Çok yoğun bir seçim gündemi yaşadı tüm ülke için seçim sürecinde. Ekonomi neredeyse seçime bağımlı olarak ilerledi. Seçim sürecinde neredeyse hiçbir iş doğru düzgün yapılmadı. Hizmetler hep seçime ve seçim sonucuna bağlı olmak üzere parantez içerisinde ileriki tarihlere ertelendi. Seçimin getirileri ve götürüleri tartışılır ama tartışılmayacak bir konu ekonomik parametrelerin seçimle beraber daha iyiye gitmediği, daha da kötüleşen bir hal aldığı görüldü.

 

Seçimler, kimileri için sürpriz, kimileri için beklenen bir sonuçla tamamlandı. Tabii ki seçimden herkes umduğunu bulamadı. Sonuçta halk kararını verdi yerel yönetimler artık yeni ellerde. Özellikle Yalova için konuşmak gerekirse, merkez ve ilçelerdeki neredeyse tüm koltuklar sahip değiştirdi. Artık yeni yöneticilerimiz var.

Şimdi iş zamanı olması lazım. Seçim bitti. Seçim sonrasında sanıyorum bir iki ay yeni planlamalar ve alınan koltukların sorumluluklarının belirlenmesi, eldeki durumun değerlendirilmesi gibi bir süreçle geçecek. Sonrasında dolu dizgin çalışmaya başlanacaktır.

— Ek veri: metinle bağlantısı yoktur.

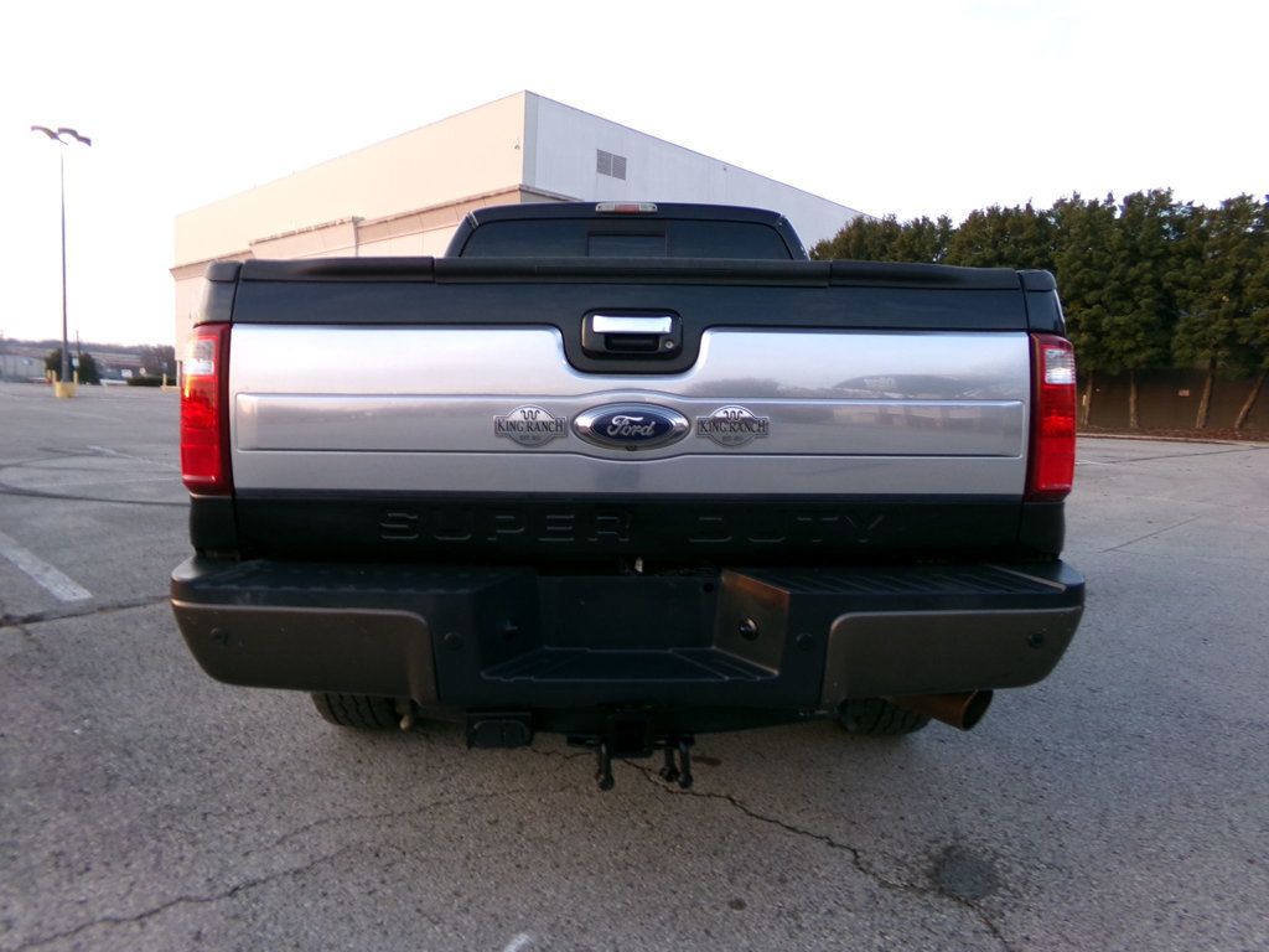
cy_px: 476
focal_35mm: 24
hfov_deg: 71.6
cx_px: 634
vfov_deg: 56.8
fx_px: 880
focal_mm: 4.3
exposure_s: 1/34
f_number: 3.7
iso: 180
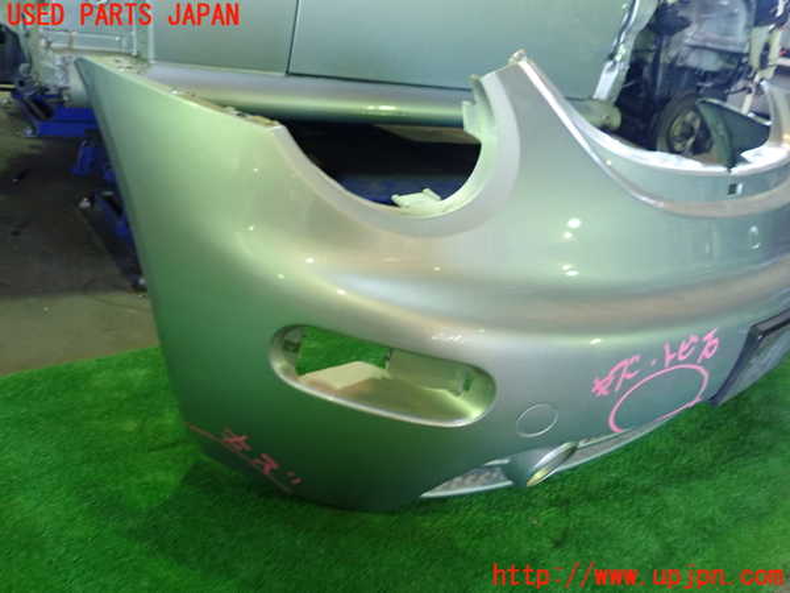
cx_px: 395
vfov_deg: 46.8
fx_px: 685
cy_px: 296
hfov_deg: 60.0
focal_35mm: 30
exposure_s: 1/30
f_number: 2.3
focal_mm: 5.5
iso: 250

Bundan sonrasında yapılacak olan şey reel, mantıklı, akıllı, akdedilebilir, sürekli ve sürdürülebilir bir planlama ve iş yapmakla oluşur. Temel belediyecilik hizmetlerini vermek üzere seçilmiş olanlar, temel belediyelik hizmetlerini vermekle ilgili adımlar atmaya başlamalılar. Ya da en azından bununla ilgili ciddi planlamalar yapmaları gerekiyor. Tabii ki devraldıkları, umdukları gibi olmayabilir. Dışarıdan gözüktüğü gibi olmayabilir, ki zaten de öyle değildir. Hemen hemen her belediyenin ciddi borçları olduğu biliniyor. Hemen hemen her belediyede fazla personel istihdamı olduğu biliniyor. Belediyemizde bankamatik çalışanların olduğu biliniyor. Bu süreçler ya da bu süreçleri iyileştirme, ya da yeni gelen yönetimin kendi yönetim anlayışını uygulama ve benimsenme süreci belirli bir zaman alacaktır.

Ümidim ve arzum şudur ki seçimler sürecinde takılmış olan parti rozetlerinin artık çıkartılıp yerine hizmet rozetlerinin takılmasıdır. Bu saatten sonra kim seçilmiş olursa olsun, kimin ona oy verip vermediğine bakmaksızın görevinin gereği olan halka hizmet etme sorumluluğunu üstlenmek gerekir.

Çünkü seçilenler; kendisine oy veren vermeyen herkesin başkanıdır. Herkes için seçilmişlerdir. Dolayısıyla artık parti taassubunu bir tarafa bırakıp, ‘nasıl hizmet ederim, nasıl yararlı olurum, şehrin altyapısını, sosyal kültürel yapısını nasıl daha iyileştirebilirim, şehri nasıl daha yaşanabilir mutlu bir hale getirebilirim’ diye çalışmak olacaktır.

İş yapmak tabii ki kolay değil. Birçok sıkıntı açığa çıkacaktır. Zaten aday olanlar, daha en baştan şehri yönetmeye talip olanlar, bu sıkıntıların var olacağını biliyorlardı. En kötü senaryoya göre kendilerini hazırlamış olmaları gerekiyordu.

Diğer yandan bakarsak mazeret bulmamak, mazeret üretmemeyi, iş üretmek için çare üretmek için çalışmayı kabul ederek aday oldular. Kazananlar için artık iş zamanı, seçilmiş olan tüm belediye başkanlarına yeni görevlerinde başarılı çalışmalar diliyorum. Umarım hepimiz için hayırlı olur.

Yarın bambaşka bir insan olacağım diyorsun. Niye bugünden başlamıyorsun?